--- Problem details ---
Copy out the listing below word for word, from the first line to the last, and leave out the pictures.

--- Supplied records ---
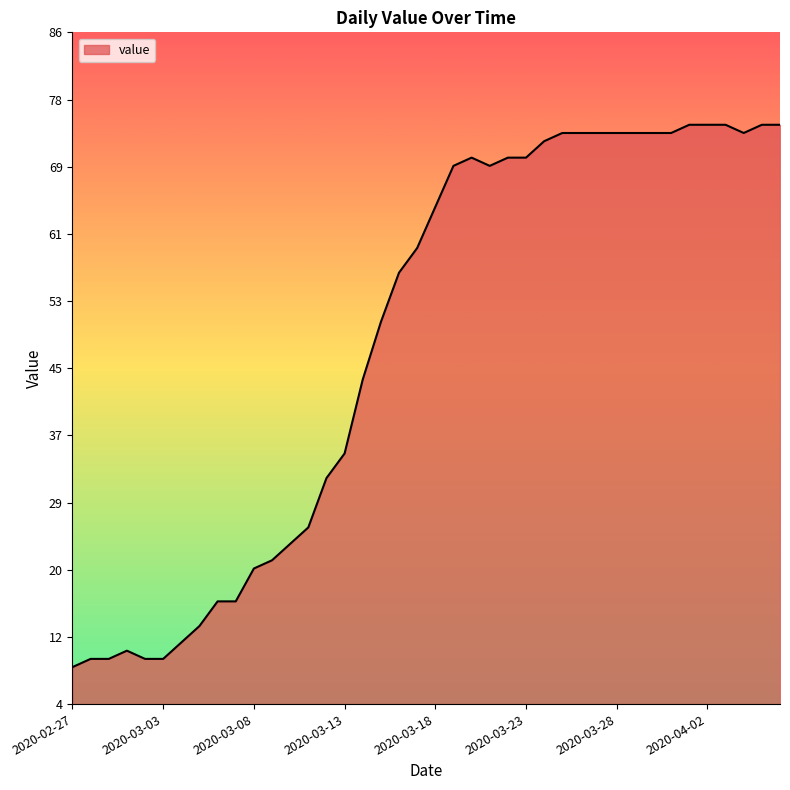

Is this an area chart (filled region under the line)?

Yes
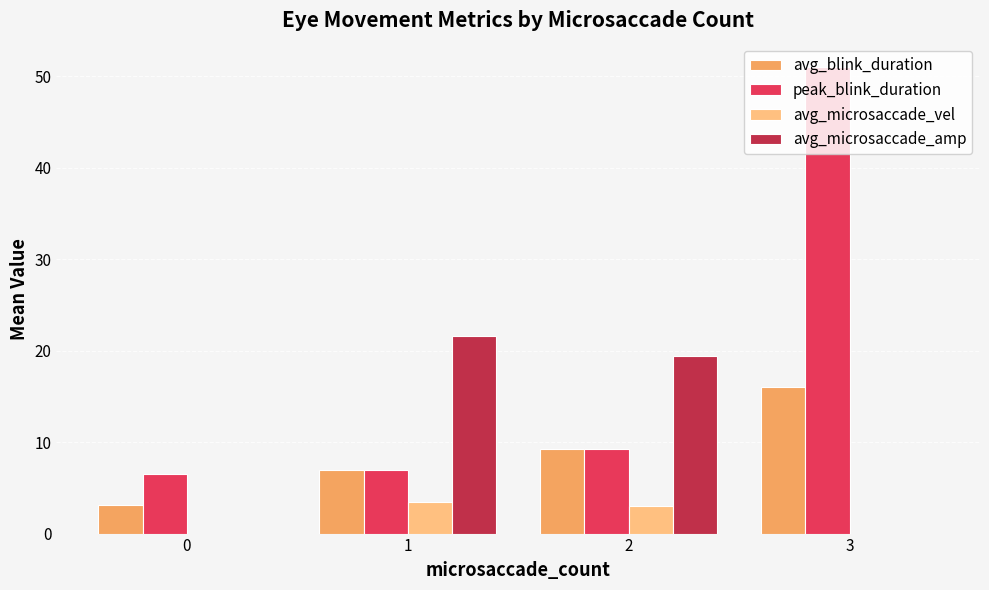

What is the sum of all avg_microsaccade_amp values?

41.0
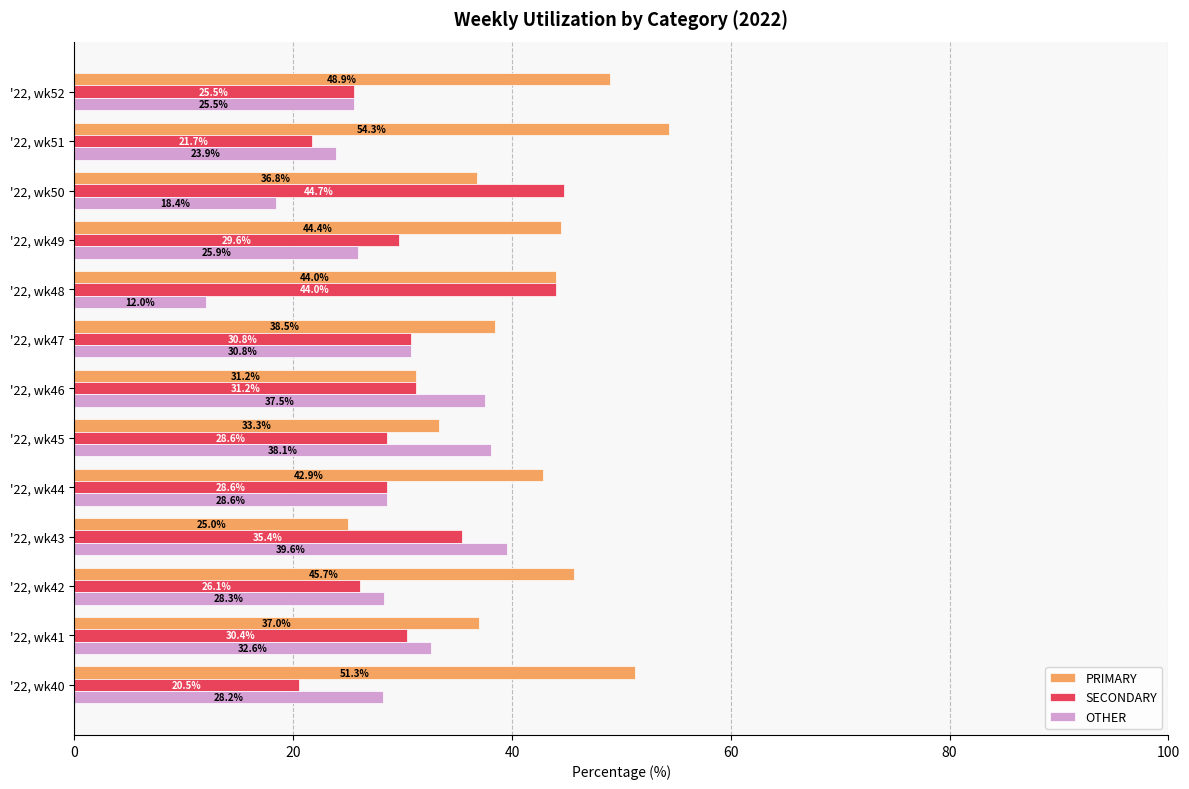

At which label does PRIMARY reach its minimum?

'22, wk43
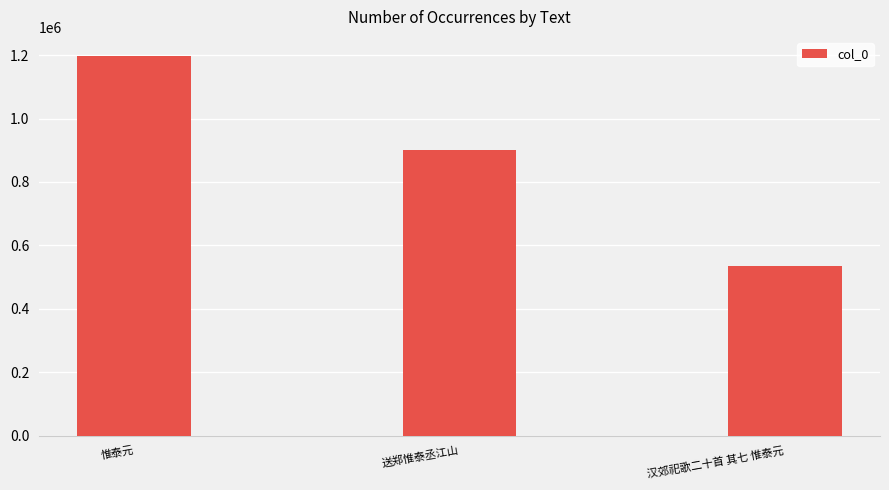

What is the average value?

877876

--- Output of the exercise ---
Is this an area chart (filled region under the line)?

Yes

What is the sum of all avg_microsaccade_amp values?

41.0

At which label does PRIMARY reach its minimum?

'22, wk43

What is the average value?

877876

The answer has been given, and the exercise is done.